Word for word, reproduce the records, keeping none of the pictures.
########
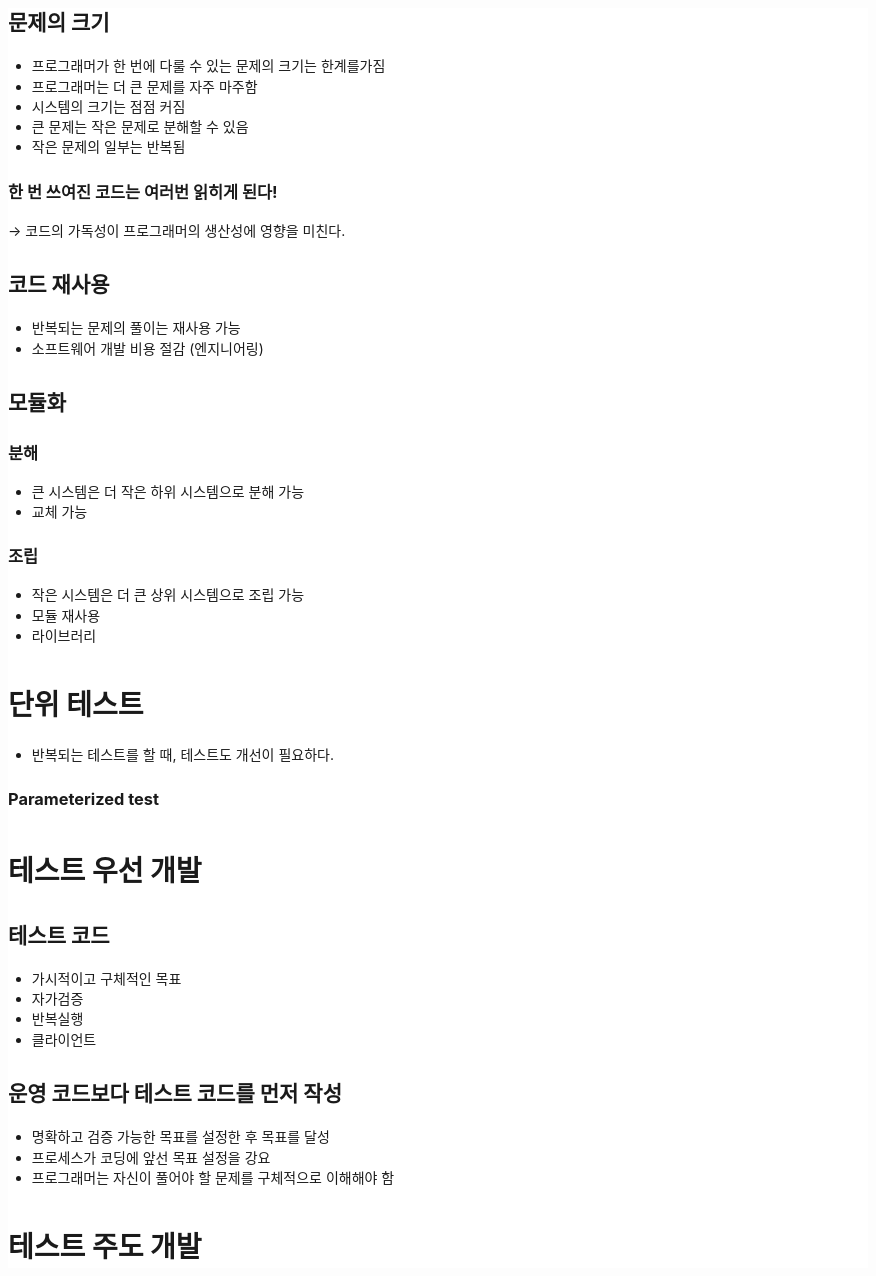 ## 문제의 크기

-   프로그래머가 한 번에 다룰 수 있는 문제의 크기는 한계를가짐
-   프로그래머는 더 큰 문제를 자주 마주함
-   시스템의 크기는 점점 커짐
-   큰 문제는 작은 문제로 분해할 수 있음
-   작은 문제의 일부는 반복됨

### 한 번 쓰여진 코드는 여러번 읽히게 된다!

→ 코드의 가독성이 프로그래머의 생산성에 영향을 미친다.

## 코드 재사용

-   반복되는 문제의 풀이는 재사용 가능
-   소프트웨어 개발 비용 절감 (엔지니어링)

## 모듈화

### 분해

-   큰 시스템은 더 작은 하위 시스템으로 분해 가능
-   교체 가능

### 조립

-   작은 시스템은 더 큰 상위 시스템으로 조립 가능
-   모듈 재사용
-   라이브러리

# 단위 테스트

- 반복되는 테스트를 할 때, 테스트도 개선이 필요하다.

### Parameterized test

# 테스트 우선 개발

## 테스트 코드

- 가시적이고 구체적인 목표
- 자가검증
- 반복실행
- 클라이언트

## 운영 코드보다 테스트 코드를 먼저 작성

- 명확하고 검증 가능한 목표를 설정한 후 목표를 달성
- 프로세스가 코딩에 앞선 목표 설정을 강요
- 프로그래머는 자신이 풀어야 할 문제를 구체적으로 이해해야 함
# 테스트 주도 개발
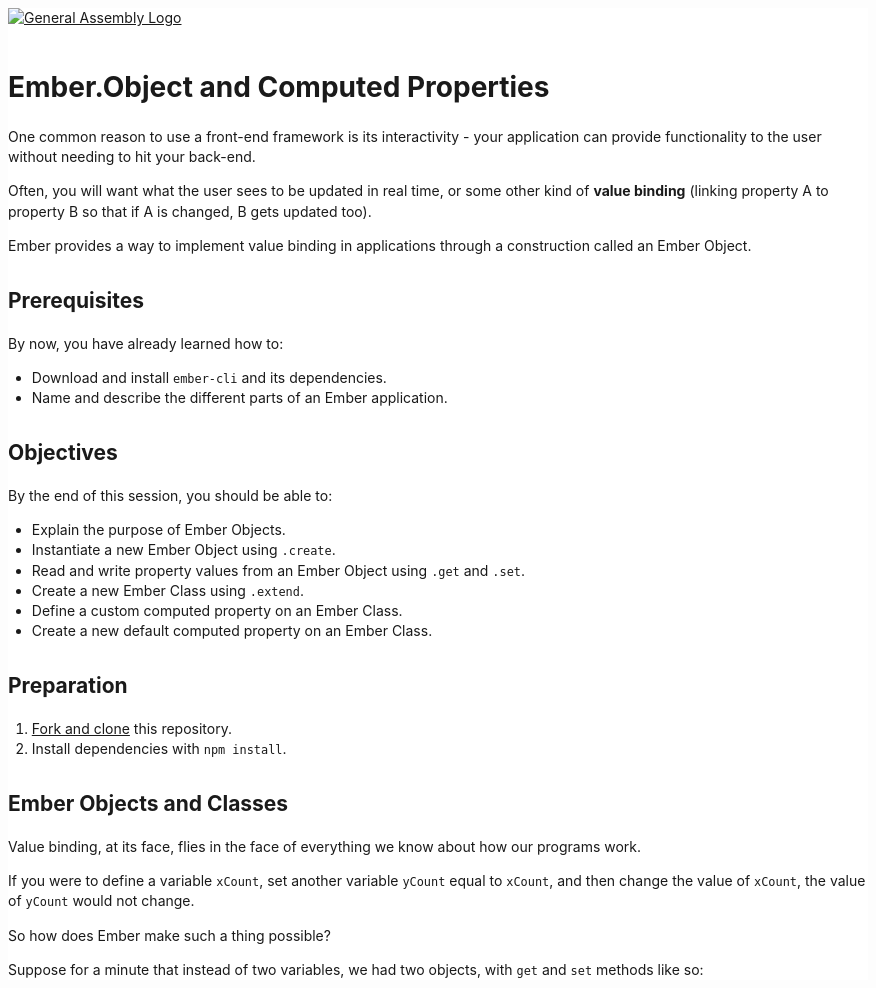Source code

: [![General Assembly Logo](https://camo.githubusercontent.com/1a91b05b8f4d44b5bbfb83abac2b0996d8e26c92/687474703a2f2f692e696d6775722e636f6d2f6b6538555354712e706e67)](https://generalassemb.ly/education/web-development-immersive)

# Ember.Object and Computed Properties

One common reason to use a front-end framework is its interactivity - your
application can provide functionality to the user without needing to hit your
back-end.

Often, you will want what the user sees to be updated in real time, or some
other kind of **value binding** (linking property A to property B so that if A
is changed, B gets updated too).

Ember provides a way to implement value binding in applications through a
construction called an Ember Object.

## Prerequisites

By now, you have already learned how to:

- Download and install `ember-cli` and its dependencies.
- Name and describe the different parts of an Ember application.

## Objectives

By the end of this session, you should be able to:

- Explain the purpose of Ember Objects.
- Instantiate a new Ember Object using `.create`.
- Read and write property values from an Ember Object using `.get` and `.set`.
- Create a new Ember Class using `.extend`.
- Define a custom computed property on an Ember Class.
- Create a new default computed property on an Ember Class.

## Preparation

1. [Fork and clone](https://git.generalassemb.ly/ga-wdi-boston/meta/wiki/ForkAndClone)
    this repository.
1. Install dependencies with `npm install`.

## Ember Objects and Classes

Value binding, at its face, flies in the face of everything we know about how
our programs work.

If you were to define a variable `xCount`, set another variable `yCount` equal
to `xCount`, and then change the value of `xCount`, the value of `yCount`
would not change.

So how does Ember make such a thing possible?

Suppose for a minute that instead of two variables, we had two objects, with
`get` and `set` methods like so:
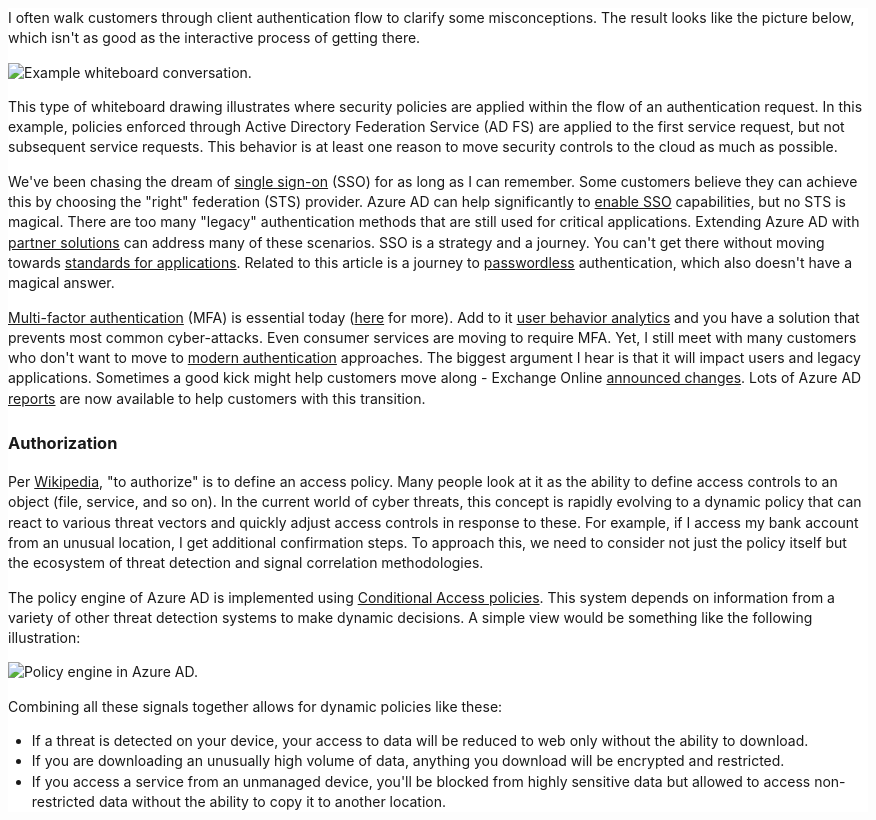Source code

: I often walk customers through client authentication flow to clarify some misconceptions. The result looks like the picture below, which isn't as good as the interactive process of getting there.

![Example whiteboard conversation.](../media/solutions-architecture-center/identity-beyond-whiteboard-example.png)

This type of whiteboard drawing illustrates where security policies are applied within the flow of an authentication request. In this example, policies enforced through Active Directory Federation Service (AD FS) are applied to the first service request, but not subsequent service requests. This behavior is at least one reason to move security controls to the cloud as much as possible.

We've been chasing the dream of [single sign-on](/azure/active-directory/manage-apps/what-is-single-sign-on) (SSO) for as long as I can remember. Some customers believe they can achieve this by choosing the "right" federation (STS) provider. Azure AD can help significantly to [enable SSO](/azure/active-directory/manage-apps/plan-sso-deployment) capabilities, but no STS is magical. There are too many "legacy" authentication methods that are still used for critical applications. Extending Azure AD with [partner solutions](/azure/active-directory/saas-apps/tutorial-list) can address many of these scenarios. SSO is a strategy and a journey. You can't get there without moving towards [standards for applications](/azure/active-directory/develop/v2-app-types). Related to this article is a journey to [passwordless](/azure/active-directory/authentication/concept-authentication-passwordless) authentication, which also doesn't have a magical answer.

[Multi-factor authentication](/azure/active-directory/authentication/concept-mfa-howitworks) (MFA) is essential today ([here](https://techcommunity.microsoft.com/t5/azure-active-directory-identity/your-pa-word-doesn-t-matter/ba-p/731984) for more). Add to it [user behavior analytics](/azure/active-directory/authentication/tutorial-risk-based-sspr-mfa) and you have a solution that prevents most common cyber-attacks. Even consumer services are moving to require MFA. Yet, I still meet with many customers who don't want to move to [modern authentication](../enterprise/hybrid-modern-auth-overview.md) approaches. The biggest argument I hear is that it will impact users and legacy applications. Sometimes a good kick might help customers move along - Exchange Online [announced changes](https://techcommunity.microsoft.com/t5/exchange-team-blog/basic-auth-and-exchange-online-february-2020-update/ba-p/1191282). Lots of Azure AD [reports](/azure/active-directory/fundamentals/concept-fundamentals-block-legacy-authentication) are now available to help customers with this transition.

### Authorization

Per [Wikipedia](https://en.wikipedia.org/wiki/Authorization), "to authorize" is to define an access policy. Many people look at it as the ability to define access controls to an object (file, service, and so on). In the current world of cyber threats, this concept is rapidly evolving to a dynamic policy that can react to various threat vectors and quickly adjust access controls in response to these. For example, if I access my bank account from an unusual location, I get additional confirmation steps. To approach this, we need to consider not just the policy itself but the ecosystem of threat detection and signal correlation methodologies.

The policy engine of Azure AD is implemented using [Conditional Access policies](/azure/active-directory/conditional-access/overview). This system depends on information from a variety of other threat detection systems to make dynamic decisions. A simple view would be something like the following illustration:

![Policy engine in Azure AD.](../media/solutions-architecture-center/identity-and-beyond-illustration-3.png)

Combining all these signals together allows for dynamic policies like these:

- If a threat is detected on your device, your access to data will be reduced to web only without the ability to download.
- If you are downloading an unusually high volume of data, anything you download will be encrypted and restricted.
- If you access a service from an unmanaged device, you'll be blocked from highly sensitive data but allowed to access non-restricted data without the ability to copy it to another location.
########
## Written response
 ## 문제의 크기

-   프로그래머가 한 번에 다룰 수 있는 문제의 크기는 한계를가짐
-   프로그래머는 더 큰 문제를 자주 마주함
-   시스템의 크기는 점점 커짐
-   큰 문제는 작은 문제로 분해할 수 있음
-   작은 문제의 일부는 반복됨

### 한 번 쓰여진 코드는 여러번 읽히게 된다!

→ 코드의 가독성이 프로그래머의 생산성에 영향을 미친다.

## 코드 재사용

-   반복되는 문제의 풀이는 재사용 가능
-   소프트웨어 개발 비용 절감 (엔지니어링)

## 모듈화

### 분해

-   큰 시스템은 더 작은 하위 시스템으로 분해 가능
-   교체 가능

### 조립

-   작은 시스템은 더 큰 상위 시스템으로 조립 가능
-   모듈 재사용
-   라이브러리

# 단위 테스트

- 반복되는 테스트를 할 때, 테스트도 개선이 필요하다.

### Parameterized test

# 테스트 우선 개발

## 테스트 코드

- 가시적이고 구체적인 목표
- 자가검증
- 반복실행
- 클라이언트

## 운영 코드보다 테스트 코드를 먼저 작성

- 명확하고 검증 가능한 목표를 설정한 후 목표를 달성
- 프로세스가 코딩에 앞선 목표 설정을 강요
- 프로그래머는 자신이 풀어야 할 문제를 구체적으로 이해해야 함
# 테스트 주도 개발
Source code

: [![General Assembly Logo](https://camo.githubusercontent.com/1a91b05b8f4d44b5bbfb83abac2b0996d8e26c92/687474703a2f2f692e696d6775722e636f6d2f6b6538555354712e706e67)](https://generalassemb.ly/education/web-development-immersive)

# Ember.Object and Computed Properties

One common reason to use a front-end framework is its interactivity - your
application can provide functionality to the user without needing to hit your
back-end.

Often, you will want what the user sees to be updated in real time, or some
other kind of **value binding** (linking property A to property B so that if A
is changed, B gets updated too).

Ember provides a way to implement value binding in applications through a
construction called an Ember Object.

## Prerequisites

By now, you have already learned how to:

- Download and install `ember-cli` and its dependencies.
- Name and describe the different parts of an Ember application.

## Objectives

By the end of this session, you should be able to:

- Explain the purpose of Ember Objects.
- Instantiate a new Ember Object using `.create`.
- Read and write property values from an Ember Object using `.get` and `.set`.
- Create a new Ember Class using `.extend`.
- Define a custom computed property on an Ember Class.
- Create a new default computed property on an Ember Class.

## Preparation

1. [Fork and clone](https://git.generalassemb.ly/ga-wdi-boston/meta/wiki/ForkAndClone)
    this repository.
1. Install dependencies with `npm install`.

## Ember Objects and Classes

Value binding, at its face, flies in the face of everything we know about how
our programs work.

If you were to define a variable `xCount`, set another variable `yCount` equal
to `xCount`, and then change the value of `xCount`, the value of `yCount`
would not change.

So how does Ember make such a thing possible?

Suppose for a minute that instead of two variables, we had two objects, with
`get` and `set` methods like so:
Source code

: I often walk customers through client authentication flow to clarify some misconceptions. The result looks like the picture below, which isn't as good as the interactive process of getting there.

![Example whiteboard conversation.](../media/solutions-architecture-center/identity-beyond-whiteboard-example.png)

This type of whiteboard drawing illustrates where security policies are applied within the flow of an authentication request. In this example, policies enforced through Active Directory Federation Service (AD FS) are applied to the first service request, but not subsequent service requests. This behavior is at least one reason to move security controls to the cloud as much as possible.

We've been chasing the dream of [single sign-on](/azure/active-directory/manage-apps/what-is-single-sign-on) (SSO) for as long as I can remember. Some customers believe they can achieve this by choosing the "right" federation (STS) provider. Azure AD can help significantly to [enable SSO](/azure/active-directory/manage-apps/plan-sso-deployment) capabilities, but no STS is magical. There are too many "legacy" authentication methods that are still used for critical applications. Extending Azure AD with [partner solutions](/azure/active-directory/saas-apps/tutorial-list) can address many of these scenarios. SSO is a strategy and a journey. You can't get there without moving towards [standards for applications](/azure/active-directory/develop/v2-app-types). Related to this article is a journey to [passwordless](/azure/active-directory/authentication/concept-authentication-passwordless) authentication, which also doesn't have a magical answer.

[Multi-factor authentication](/azure/active-directory/authentication/concept-mfa-howitworks) (MFA) is essential today ([here](https://techcommunity.microsoft.com/t5/azure-active-directory-identity/your-pa-word-doesn-t-matter/ba-p/731984) for more). Add to it [user behavior analytics](/azure/active-directory/authentication/tutorial-risk-based-sspr-mfa) and you have a solution that prevents most common cyber-attacks. Even consumer services are moving to require MFA. Yet, I still meet with many customers who don't want to move to [modern authentication](../enterprise/hybrid-modern-auth-overview.md) approaches. The biggest argument I hear is that it will impact users and legacy applications. Sometimes a good kick might help customers move along - Exchange Online [announced changes](https://techcommunity.microsoft.com/t5/exchange-team-blog/basic-auth-and-exchange-online-february-2020-update/ba-p/1191282). Lots of Azure AD [reports](/azure/active-directory/fundamentals/concept-fundamentals-block-legacy-authentication) are now available to help customers with this transition.

### Authorization

Per [Wikipedia](https://en.wikipedia.org/wiki/Authorization), "to authorize" is to define an access policy. Many people look at it as the ability to define access controls to an object (file, service, and so on). In the current world of cyber threats, this concept is rapidly evolving to a dynamic policy that can react to various threat vectors and quickly adjust access controls in response to these. For example, if I access my bank account from an unusual location, I get additional confirmation steps. To approach this, we need to consider not just the policy itself but the ecosystem of threat detection and signal correlation methodologies.

The policy engine of Azure AD is implemented using [Conditional Access policies](/azure/active-directory/conditional-access/overview). This system depends on information from a variety of other threat detection systems to make dynamic decisions. A simple view would be something like the following illustration:

![Policy engine in Azure AD.](../media/solutions-architecture-center/identity-and-beyond-illustration-3.png)

Combining all these signals together allows for dynamic policies like these:

- If a threat is detected on your device, your access to data will be reduced to web only without the ability to download.
- If you are downloading an unusually high volume of data, anything you download will be encrypted and restricted.
- If you access a service from an unmanaged device, you'll be blocked from highly sensitive data but allowed to access non-restricted data without the ability to copy it to another location.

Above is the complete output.